Brexit and Eskom trip up trade for Famous Brands


Fears of a hard or a no-deal Brexit have already spread beyond Britain’s borders in the shape of a Commonwealth cold, knocking the results of South Africa fast foods franchiser Famous Brands.

Speaking ahead of its results announcement, the successful multi-national enterprise primed shareholders for bad news on the back of what it termed adverse trading conditions in the UK.

Competition and cautious consumer spending in a market that’s holding its breath as Prime Minister Theresa May appears to be at sixes and sevens over a separation agreement with the EU, have all contributed to Famous Brands’ underperformance abroad.

Primary among reasons for its poor showing in the UK is Gourmet Burger, the UK franchise it acquired in 2016, ironically the same year British voters came out in favour of splitting from the common market.

Last year CEO Darren Hele said the company’s performance in the UK was entirely dependent on Brexit and now, as the UK’s self-selected moment of truth is at hand, Famous Brands is on the verge of reporting an operating loss of ₤2.6 million (R49.02m).

One of the contributors to the company’s struggles in the UK is the hardship it has experienced in securing better rental agreements, made worse by diminishing margins as consumers apply intensified discretionary spending ahead of Brexit and competitors further erode profits.

At home the company has also hardly fared better, recording losses of R874 million before tax.

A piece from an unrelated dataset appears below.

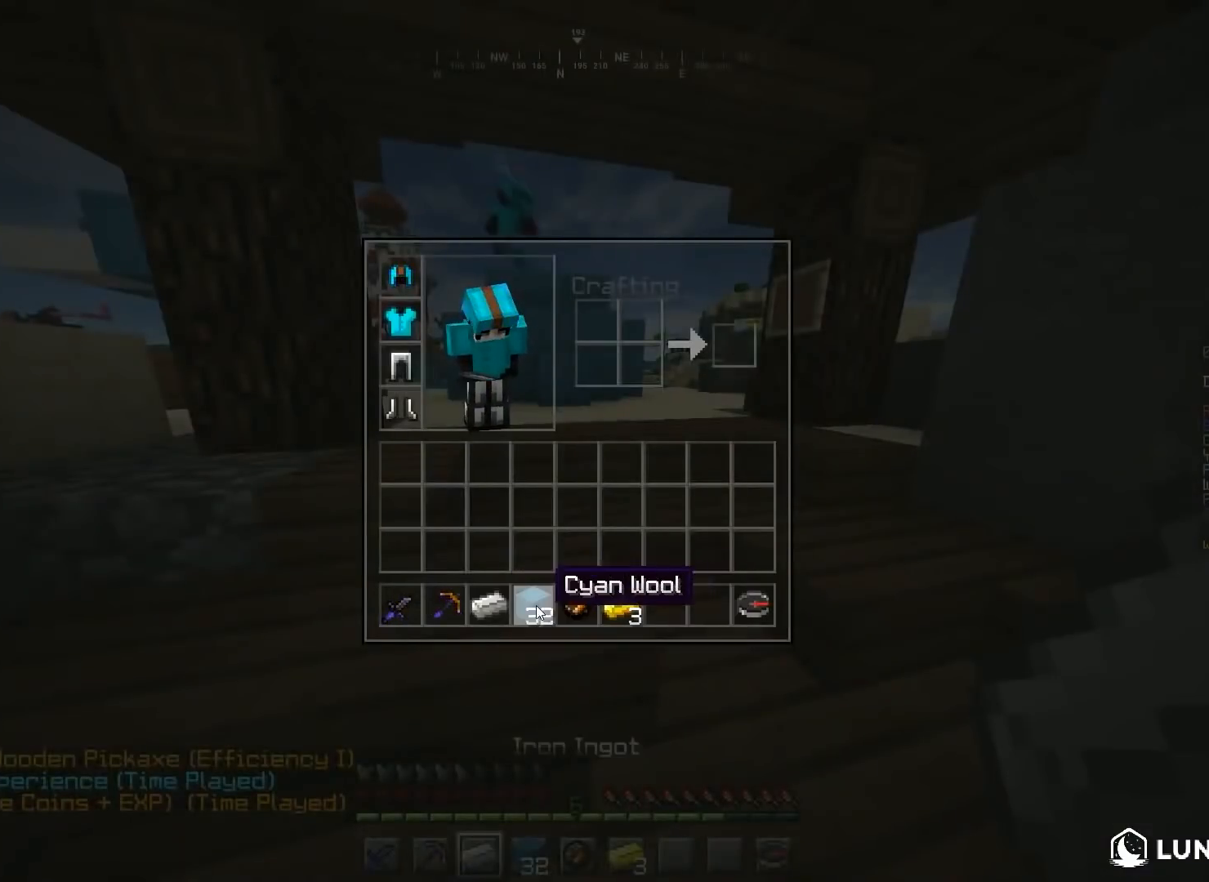
{"keys": [], "mouse": [], "events": []}
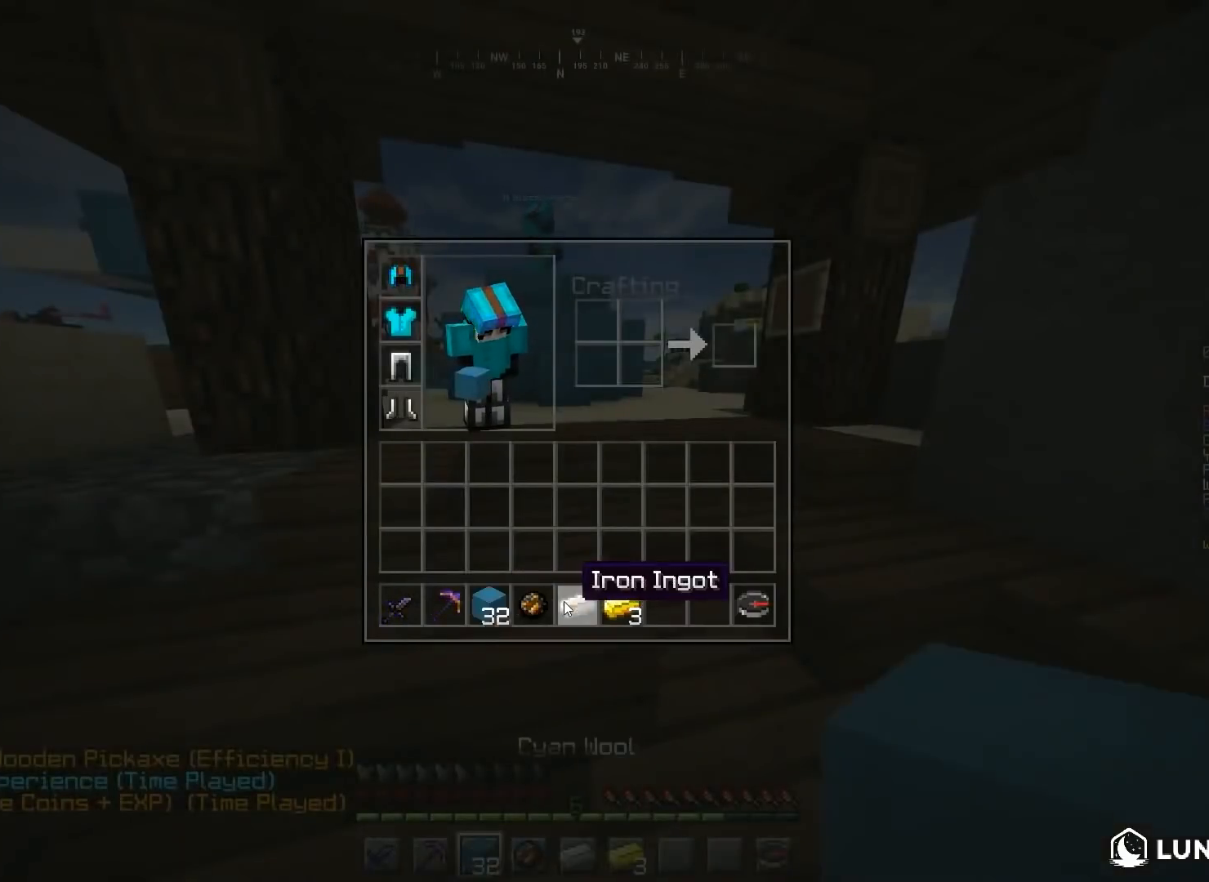
{"keys": ["space", "w"], "mouse": [], "events": [[234, "w", "down"], [401, "space", "down"]]}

Thankfully East Africa’s taste for Wimpy, Steers and Debonairs, all of them part of the Famous Brands group, have swelled the company’s earnings.

It nevertheless affected Famous Brands’ position on the bourse, cleaving 1.77% off its share price, representing a dip of 12% so far this year.

Most of it, said Hele, because of Brexit and Eskom’s failure to keep the home fires burning.